Trump Larang Transaksi Pakai Alipay hingga WeChat Pay

Achmad Dwi Afriyadi - detikFinance
Kamis, 07 Jan 2021 09:07 WIB
Akhirnya Trump Teken RUU Bantuan Corona dan Paket Stimulus
Presiden AS Donald Trump/Foto: DW (News)
Jakarta -

Presiden Amerika Serikat (AS) Donald Trump terus menekan perusahaan-perusahaan teknologi China jelang akhir masa pemerintahannya. Trump baru saja menandatangani perintah eksekutif yang melarang transaksi dengan 8 aplikasi China termasuk Alipay dari Ant Group.

Mengutip CNN, Kamis (7/1/2021), perintah tersebut juga akan menyasar Tencent QQ Wallet dan WeChat Pay, serta aplikasi CamScanner, SHAREit, VMate, dan WPS Office.

"Aktivitas berkelanjutan China dan Partai Komunis China yang berkuasa untuk mencuri atau mendapatkan data orang Amerika Serikat memperjelas bahwa ada niat untuk menggunakan pengumpulan data massal untuk memajukan agenda ekonomi dan keamanan nasional China," bunyi salah satu bagian perintah itu.

Belum secara jelas seberapa efektif perintah tersebut nantinya. Tapi, perintah itu akan mulai berlaku 45 hari dari sekarang, jauh setelah Trump meninggalkan jabatannya.

Perintah yang telah dikeluarkan Trump terhadap perusahaan teknologi China sebelumnya mengalami masalah. Misalnya, perintah untuk melarang mengunduh WeChat di AS yang untuk sementara diblokir hakim federal. Beberapa pengadilan juga telah mengeluarkan perintah sementara terhadap upaya pemerintah untuk melarang aplikasi TikTok.

"Pemerintahan Trump masih terburu-buru dalam daftar hukumannya untuk membatasi hubungan AS-China dengan harapan dapat mendorong China untuk membalas, memperburuk hubungan, dan mengikat tangan Biden," kata Scott Kennedy, penasihat seniorCenter for Strategic and International Studiesdi Washington.

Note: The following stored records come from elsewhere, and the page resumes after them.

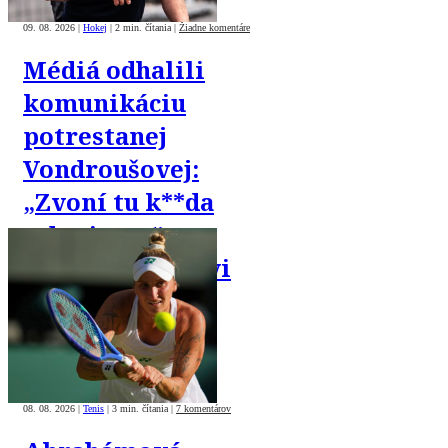
09. 08. 2026
|
Hokej
|
2 min. čítania
|
Žiadne komentáre
Médiá odhalili
komunikáciu
potrestanej
Vondroušovej:
„Zvoní tu k**da
z dopingu,“
písala priateľovi
08. 08. 2026
|
Tenis
|
3 min. čítania
|
7 komentárov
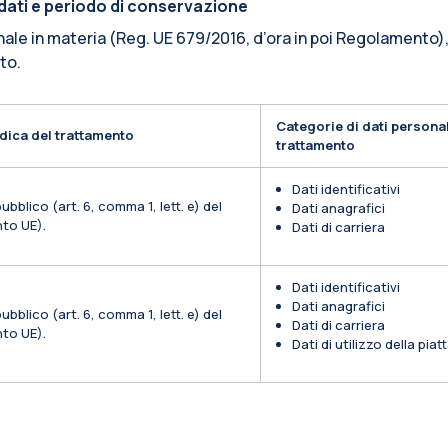
i dati e periodo di conservazione
nale in materia (Reg. UE 679/2016, d’ora in poi Regolamento),
ito.
Categorie di dati personal
dica del trattamento
trattamento
Dati identificativi
ubblico (art. 6, comma 1, lett. e) del
Dati anagrafici
to UE).
Dati di carriera
Dati identificativi
Dati anagrafici
ubblico (art. 6, comma 1, lett. e) del
Dati di carriera
to UE).
Dati di utilizzo della pia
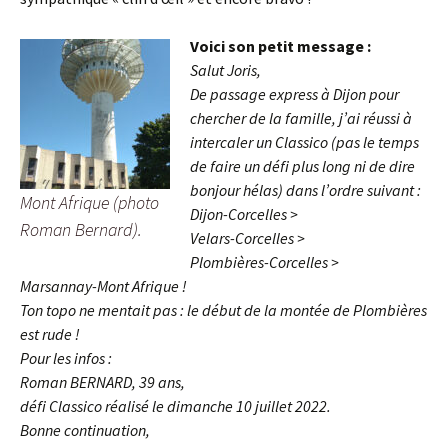
Voici son petit message :
Salut Joris,
De passage express à Dijon pour
chercher de la famille, j’ai réussi à
intercaler un Classico (pas le temps
de faire un défi plus long ni de dire
bonjour hélas) dans l’ordre suivant :
Mont Afrique (photo
Dijon-Corcelles >
Roman Bernard).
Velars-Corcelles >
Plombières-Corcelles >
Marsannay-Mont Afrique !
Ton topo ne mentait pas : le début de la montée de Plombières
est rude !
Pour les infos :
Roman BERNARD, 39 ans,
défi Classico réalisé le dimanche 10 juillet 2022.
Bonne continuation,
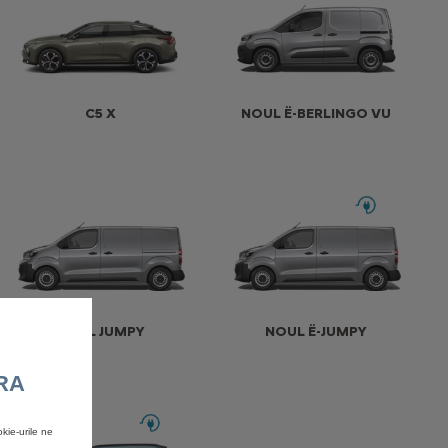
C5 X
NOUL Ë-BERLINGO VU
NOUL JUMPY
NOUL Ë-JUMPY
RA
kie-urile ne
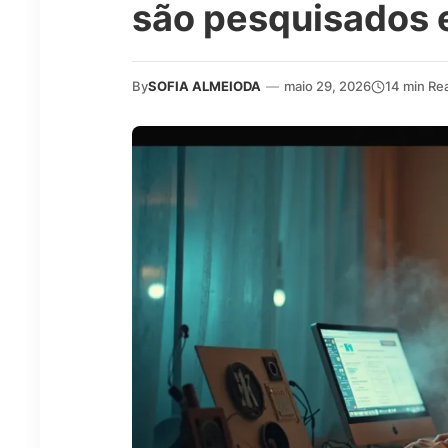
são pesquisados 
By
SOFIA ALMEIODA
—
maio 29, 2026
14 min Re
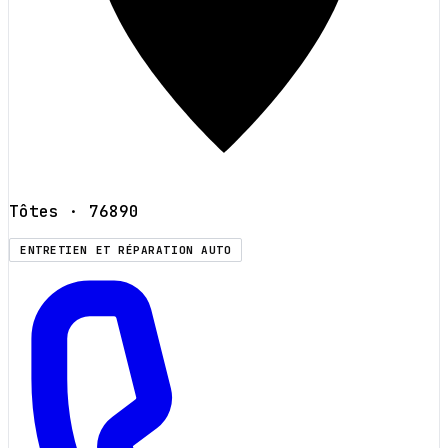
Tôtes
· 76890
ENTRETIEN ET RÉPARATION AUTO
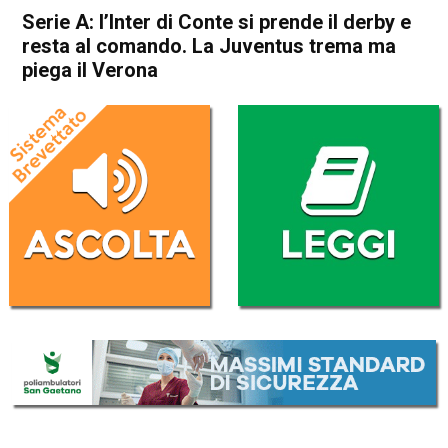
Serie A: l’Inter di Conte si prende il derby e
resta al comando. La Juventus trema ma
piega il Verona
Home
Sport
Sport
Serie A: l’Inter di Conte si
prende il derby e resta al
comando. La Juventus trema
ma piega il Verona
Da
Redazione Nazionale
22 Settembre 2019
(aggiornato il
22 Settembre 2019 16:18
)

Dia mengatakan, jika pembatasan ini dilakukan karena aplikasi tersebut dianggap mengganggu, maka harus dilihat apakah benar-benar akan diterapkan.

"Pemerintahan Biden kemungkinan akan meninjau ini dan setiap tindakan lain yang telah diberlakukan Trump melalui tindakan eksekutif," katanya.